* PROMPT:
Quote the records below in full, exactly as given, with the images taken out.

* AVAILABLE DATA:
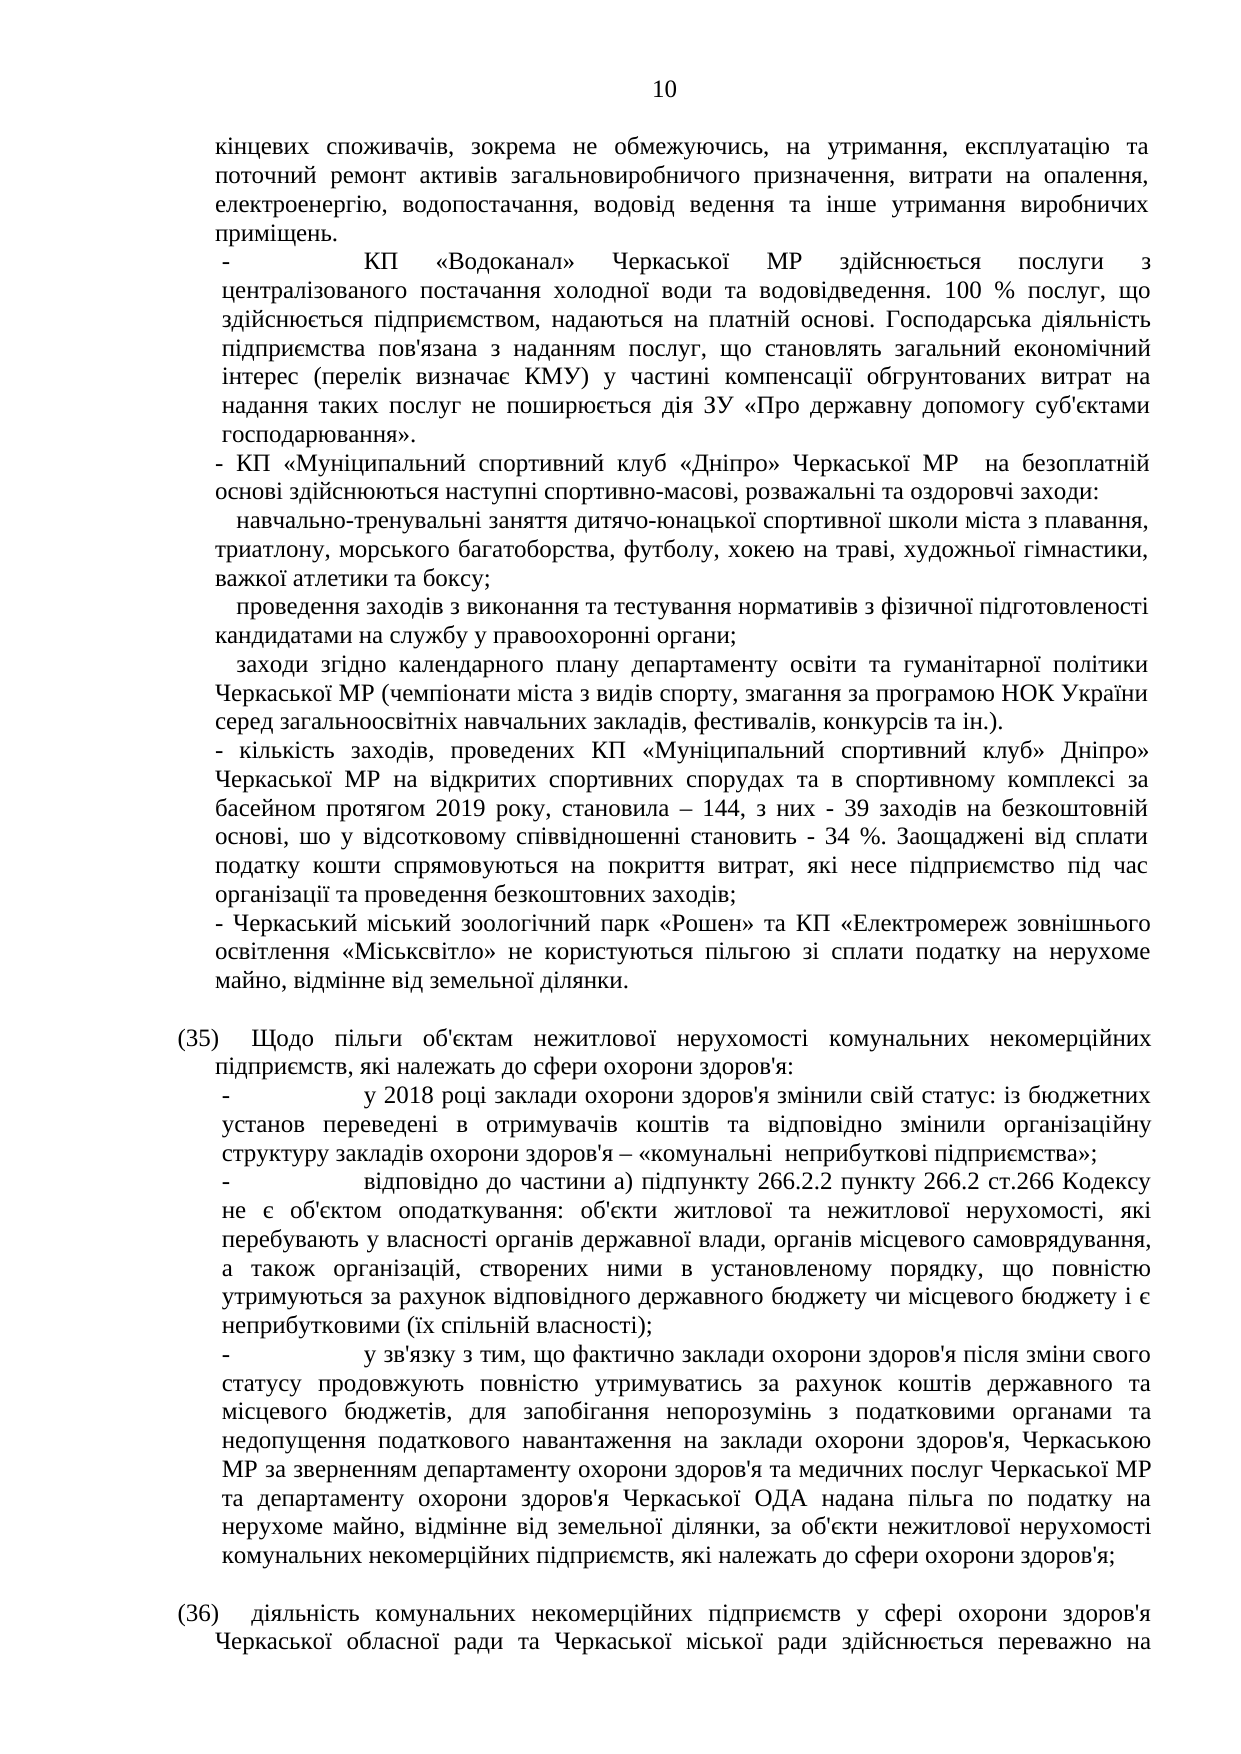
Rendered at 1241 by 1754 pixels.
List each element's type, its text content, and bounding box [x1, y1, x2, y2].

list Щодо пільги об'єктам нежитлової нерухомості комунальних некомерційних підприємств, які належать до сфери охорони здоров'я: [177, 1023, 1152, 1080]
list КП «Водоканал» Черкаської МР здійснюється послуги з централізованого постачання холодної води та водовідведення. 100 % послуг, що здійснюється підприємством, надаються на платній основі. Господарська діяльність підприємства пов'язана з наданням послуг, що становлять загальний економічний інтерес (перелік визначає КМУ) у частині компенсації обгрунтованих витрат на надання таких послуг не поширюється дія ЗУ «Про державну допомогу суб'єктами господарювання». [222, 246, 1152, 448]
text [215, 131, 1149, 246]
text - КП «Муніципальний спортивний клуб «Дніпро» Черкаської МР на безоплатній основі здійснюються наступні спортивно-масові, розважальні та оздоровчі заходи: [215, 448, 1149, 505]
text - кількість заходів, проведених КП «Муніципальний спортивний клуб» Дніпро» Черкаської МР на відкритих спортивних спорудах та в спортивному комплексі за басейном протягом 2019 року, становила – 144, з них - 39 заходів на безкоштовній основі, шо у відсотковому співвідношенні становить - 34 %. Заощаджені від сплати податку кошти спрямовуються на покриття витрат, які несе підприємство під час організації та проведення безкоштовних заходів; [215, 735, 1149, 908]
text - Черкаський міський зоологічний парк «Рошен» та КП «Електромереж зовнішнього освітлення «Міськсвітло» не користуються пільгою зі сплати податку на нерухоме майно, відмінне від земельної ділянки. [215, 908, 1152, 994]
text навчально-тренувальні заняття дитячо-юнацької спортивної школи міста з плавання, триатлону, морського багатоборства, футболу, хокею на траві, художньої гімнастики, важкої атлетики та боксу; [215, 505, 1149, 591]
list у 2018 році заклади охорони здоров'я змінили свій статус: із бюджетних установ переведені в отримувачів коштів та відповідно змінили організаційну структуру закладів охорони здоров'я – «комунальні неприбуткові підприємства»; [222, 1080, 1152, 1166]
list у зв'язку з тим, що фактично заклади охорони здоров'я після зміни свого статусу продовжують повністю утримуватись за рахунок коштів державного та місцевого бюджетів, для запобігання непорозумінь з податковими органами та недопущення податкового навантаження на заклади охорони здоров'я, Черкаською МР за зверненням департаменту охорони здоров'я та медичних послуг Черкаської МР та департаменту охорони здоров'я Черкаської ОДА надана пільга по податку на нерухоме майно, відмінне від земельної ділянки, за об'єкти нежитлової нерухомості комунальних некомерційних підприємств, які належать до сфери охорони здоров'я; [222, 1339, 1152, 1569]
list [177, 1598, 1152, 1655]
list відповідно до частини а) підпункту 266.2.2 пункту 266.2 ст.266 Кодексу не є об'єктом оподаткування: об'єкти житлової та нежитлової нерухомості, які перебувають у власності органів державної влади, органів місцевого самоврядування, а також організацій, створених ними в установленому порядку, що повністю утримуються за рахунок відповідного державного бюджету чи місцевого бюджету і є неприбутковими (їх спільній власності); [222, 1166, 1152, 1339]
text заходи згідно календарного плану департаменту освіти та гуманітарної політики Черкаської МР (чемпіонати міста з видів спорту, змагання за програмою НОК України серед загальноосвітніх навчальних закладів, фестивалів, конкурсів та ін.). [215, 649, 1149, 735]
text проведення заходів з виконання та тестування нормативів з фізичної підготовленості кандидатами на службу у правоохоронні органи; [215, 591, 1149, 649]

* SOLUTION TO THE PROBLEM:
Rendered at 1241 by 1754 pixels.
List each element's type, its text content, and bounding box [x1, y1, x2, y2].

list Щодо пільги об'єктам нежитлової нерухомості комунальних некомерційних підприємств, які належать до сфери охорони здоров'я: [177, 1023, 1152, 1080]
list КП «Водоканал» Черкаської МР здійснюється послуги з централізованого постачання холодної води та водовідведення. 100 % послуг, що здійснюється підприємством, надаються на платній основі. Господарська діяльність підприємства пов'язана з наданням послуг, що становлять загальний економічний інтерес (перелік визначає КМУ) у частині компенсації обгрунтованих витрат на надання таких послуг не поширюється дія ЗУ «Про державну допомогу суб'єктами господарювання». [222, 246, 1152, 448]
text [215, 131, 1149, 246]
text - КП «Муніципальний спортивний клуб «Дніпро» Черкаської МР на безоплатній основі здійснюються наступні спортивно-масові, розважальні та оздоровчі заходи: [215, 448, 1149, 505]
text - кількість заходів, проведених КП «Муніципальний спортивний клуб» Дніпро» Черкаської МР на відкритих спортивних спорудах та в спортивному комплексі за басейном протягом 2019 року, становила – 144, з них - 39 заходів на безкоштовній основі, шо у відсотковому співвідношенні становить - 34 %. Заощаджені від сплати податку кошти спрямовуються на покриття витрат, які несе підприємство під час організації та проведення безкоштовних заходів; [215, 735, 1149, 908]
text - Черкаський міський зоологічний парк «Рошен» та КП «Електромереж зовнішнього освітлення «Міськсвітло» не користуються пільгою зі сплати податку на нерухоме майно, відмінне від земельної ділянки. [215, 908, 1152, 994]
text навчально-тренувальні заняття дитячо-юнацької спортивної школи міста з плавання, триатлону, морського багатоборства, футболу, хокею на траві, художньої гімнастики, важкої атлетики та боксу; [215, 505, 1149, 591]
list у 2018 році заклади охорони здоров'я змінили свій статус: із бюджетних установ переведені в отримувачів коштів та відповідно змінили організаційну структуру закладів охорони здоров'я – «комунальні неприбуткові підприємства»; [222, 1080, 1152, 1166]
list у зв'язку з тим, що фактично заклади охорони здоров'я після зміни свого статусу продовжують повністю утримуватись за рахунок коштів державного та місцевого бюджетів, для запобігання непорозумінь з податковими органами та недопущення податкового навантаження на заклади охорони здоров'я, Черкаською МР за зверненням департаменту охорони здоров'я та медичних послуг Черкаської МР та департаменту охорони здоров'я Черкаської ОДА надана пільга по податку на нерухоме майно, відмінне від земельної ділянки, за об'єкти нежитлової нерухомості комунальних некомерційних підприємств, які належать до сфери охорони здоров'я; [222, 1339, 1152, 1569]
list [177, 1598, 1152, 1655]
list відповідно до частини а) підпункту 266.2.2 пункту 266.2 ст.266 Кодексу не є об'єктом оподаткування: об'єкти житлової та нежитлової нерухомості, які перебувають у власності органів державної влади, органів місцевого самоврядування, а також організацій, створених ними в установленому порядку, що повністю утримуються за рахунок відповідного державного бюджету чи місцевого бюджету і є неприбутковими (їх спільній власності); [222, 1166, 1152, 1339]
text заходи згідно календарного плану департаменту освіти та гуманітарної політики Черкаської МР (чемпіонати міста з видів спорту, змагання за програмою НОК України серед загальноосвітніх навчальних закладів, фестивалів, конкурсів та ін.). [215, 649, 1149, 735]
text проведення заходів з виконання та тестування нормативів з фізичної підготовленості кандидатами на службу у правоохоронні органи; [215, 591, 1149, 649]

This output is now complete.